**What the exercise asks:** Pictures excluded, copy all of the data below exactly.

**Supplied information:**
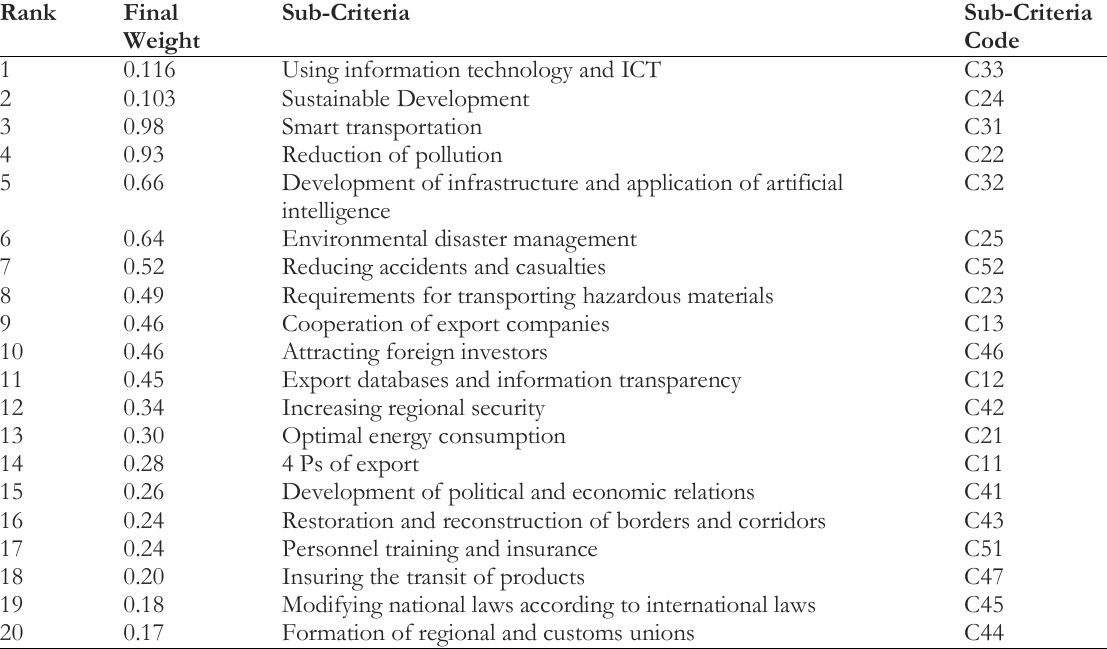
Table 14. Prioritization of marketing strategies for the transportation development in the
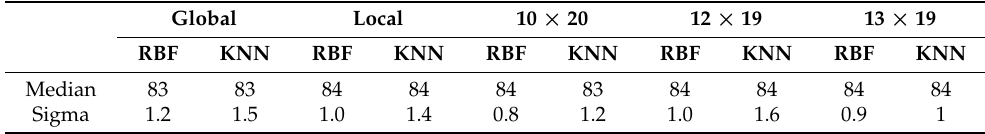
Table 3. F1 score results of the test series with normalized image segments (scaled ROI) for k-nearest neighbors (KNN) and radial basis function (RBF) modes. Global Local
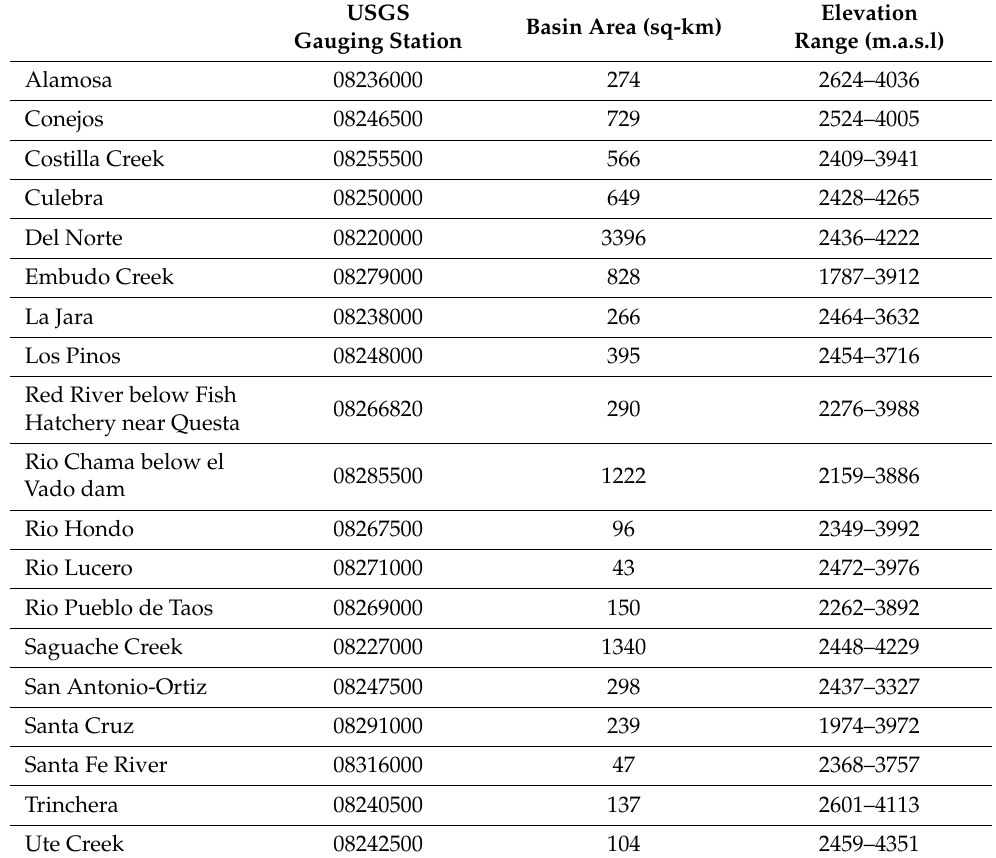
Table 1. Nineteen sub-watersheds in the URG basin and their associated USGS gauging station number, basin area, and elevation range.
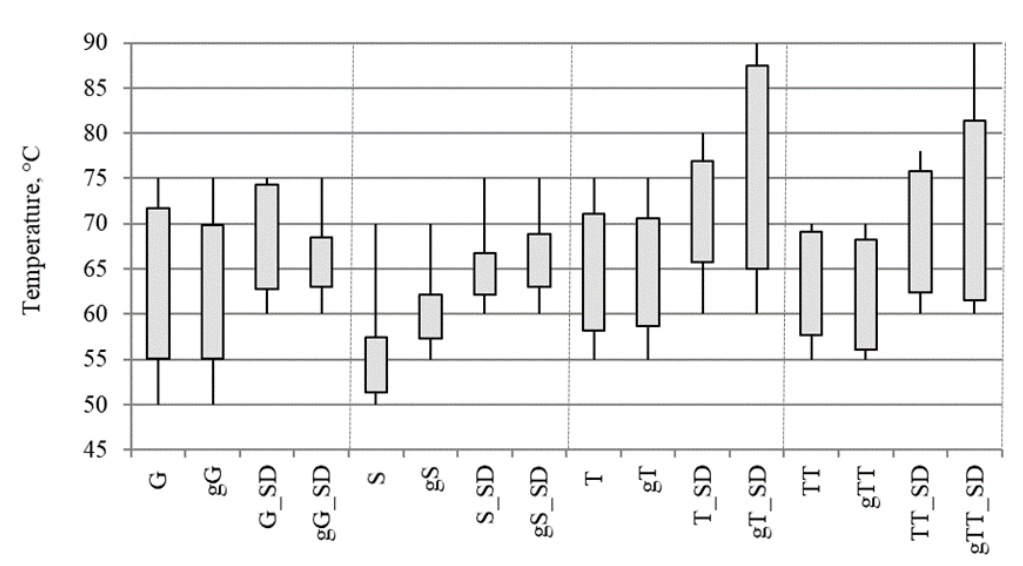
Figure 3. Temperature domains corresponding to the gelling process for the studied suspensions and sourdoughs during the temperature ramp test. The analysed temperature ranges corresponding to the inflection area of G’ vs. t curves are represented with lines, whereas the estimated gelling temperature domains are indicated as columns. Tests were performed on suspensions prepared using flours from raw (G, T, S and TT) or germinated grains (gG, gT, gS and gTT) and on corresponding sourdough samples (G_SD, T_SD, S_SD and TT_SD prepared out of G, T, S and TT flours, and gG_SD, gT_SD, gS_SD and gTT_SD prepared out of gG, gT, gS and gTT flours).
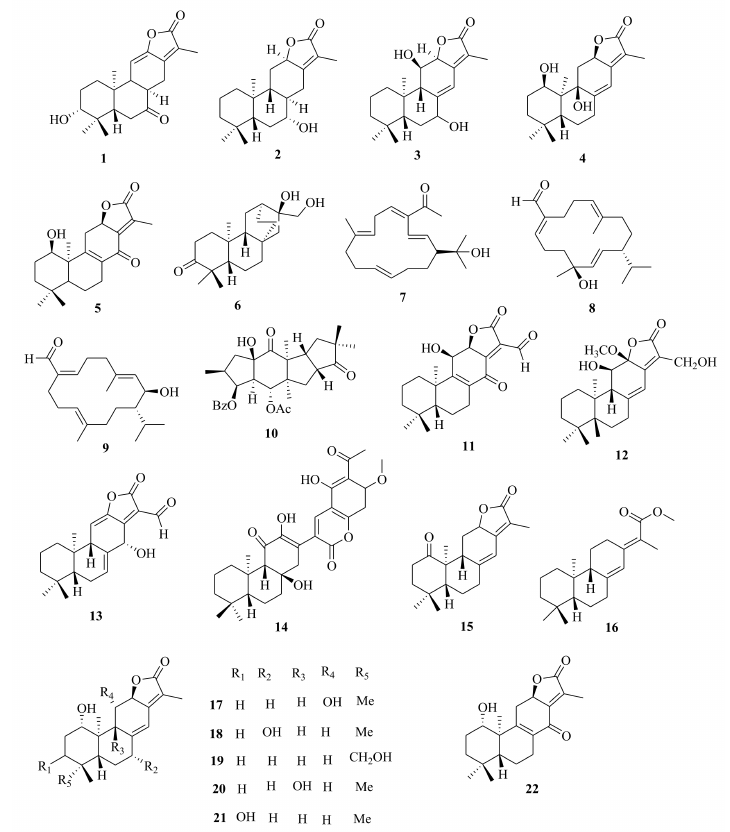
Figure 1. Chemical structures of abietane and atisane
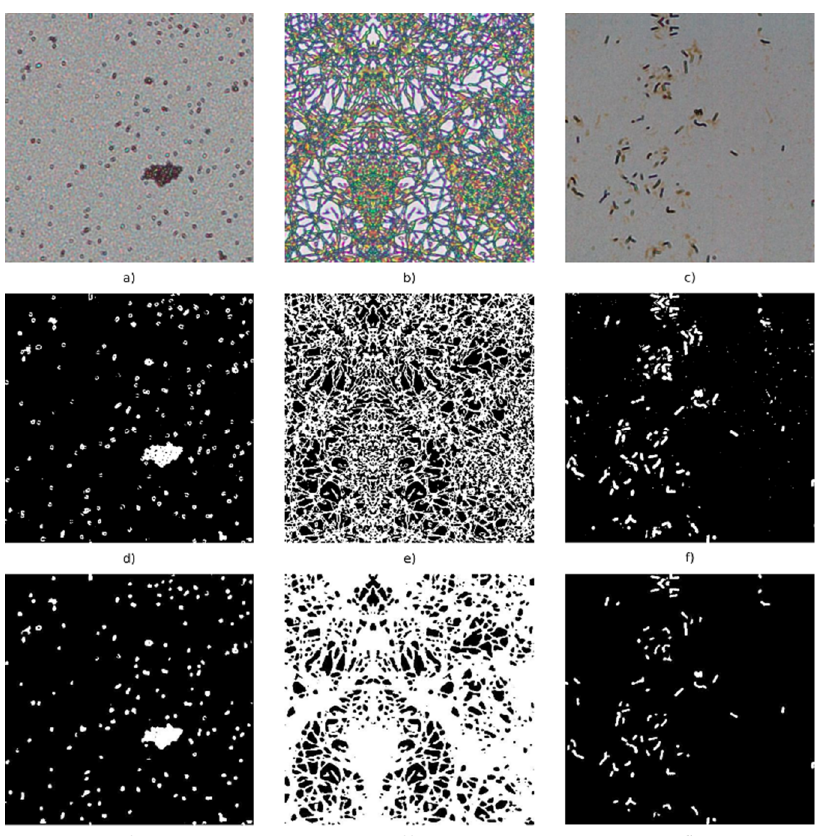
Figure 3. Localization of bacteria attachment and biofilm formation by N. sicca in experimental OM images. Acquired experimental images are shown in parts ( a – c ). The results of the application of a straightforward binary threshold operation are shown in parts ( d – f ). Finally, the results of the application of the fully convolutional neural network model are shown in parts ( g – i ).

**Answer for this exercise:**
Table 14. Prioritization of marketing strategies for the transportation development in the
Table 3. F1 score results of the test series with normalized image segments (scaled ROI) for k-nearest neighbors (KNN) and radial basis function (RBF) modes. Global Local
Table 1. Nineteen sub-watersheds in the URG basin and their associated USGS gauging station number, basin area, and elevation range.
Figure 3. Temperature domains corresponding to the gelling process for the studied suspensions and sourdoughs during the temperature ramp test. The analysed temperature ranges corresponding to the inflection area of G’ vs. t curves are represented with lines, whereas the estimated gelling temperature domains are indicated as columns. Tests were performed on suspensions prepared using flours from raw (G, T, S and TT) or germinated grains (gG, gT, gS and gTT) and on corresponding sourdough samples (G_SD, T_SD, S_SD and TT_SD prepared out of G, T, S and TT flours, and gG_SD, gT_SD, gS_SD and gTT_SD prepared out of gG, gT, gS and gTT flours).
Figure 1. Chemical structures of abietane and atisane
Figure 3. Localization of bacteria attachment and biofilm formation by N. sicca in experimental OM images. Acquired experimental images are shown in parts ( a – c ). The results of the application of a straightforward binary threshold operation are shown in parts ( d – f ). Finally, the results of the application of the fully convolutional neural network model are shown in parts ( g – i ).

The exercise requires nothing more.